### Dataset
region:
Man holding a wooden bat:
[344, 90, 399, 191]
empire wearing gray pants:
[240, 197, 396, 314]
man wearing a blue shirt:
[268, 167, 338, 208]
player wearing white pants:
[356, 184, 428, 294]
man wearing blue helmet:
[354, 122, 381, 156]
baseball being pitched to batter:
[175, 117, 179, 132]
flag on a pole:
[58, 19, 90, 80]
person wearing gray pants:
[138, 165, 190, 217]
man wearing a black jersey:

* * *

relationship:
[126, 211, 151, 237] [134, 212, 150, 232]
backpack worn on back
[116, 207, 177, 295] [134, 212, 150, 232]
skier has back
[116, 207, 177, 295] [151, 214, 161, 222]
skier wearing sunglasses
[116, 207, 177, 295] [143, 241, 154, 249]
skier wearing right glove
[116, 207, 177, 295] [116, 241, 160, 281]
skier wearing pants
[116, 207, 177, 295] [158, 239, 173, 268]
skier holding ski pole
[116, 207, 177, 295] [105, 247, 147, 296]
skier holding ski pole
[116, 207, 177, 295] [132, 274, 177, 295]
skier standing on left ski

...

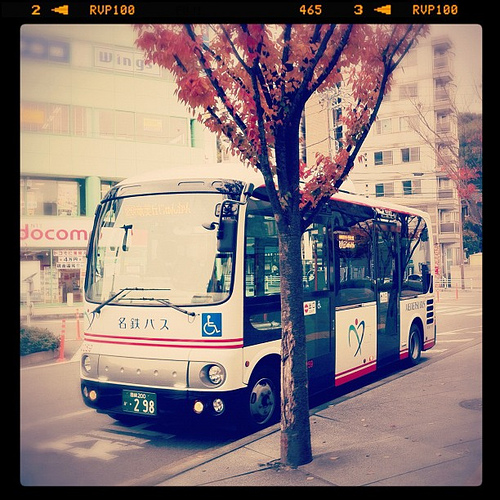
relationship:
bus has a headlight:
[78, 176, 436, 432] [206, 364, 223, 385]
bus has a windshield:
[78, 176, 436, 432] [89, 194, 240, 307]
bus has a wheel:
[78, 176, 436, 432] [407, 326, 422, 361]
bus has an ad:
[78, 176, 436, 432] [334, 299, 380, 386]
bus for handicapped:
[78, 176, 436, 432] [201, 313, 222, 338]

### Task details
Locate each line in the records that contains the word "wearing", treating uppercase and lowercase as different, and copy those lines out.

### Finished task
empire wearing gray pants:
man wearing a blue shirt:
player wearing white pants:
man wearing blue helmet:
person wearing gray pants:
man wearing a black jersey:
skier wearing sunglasses
skier wearing right glove
skier wearing pants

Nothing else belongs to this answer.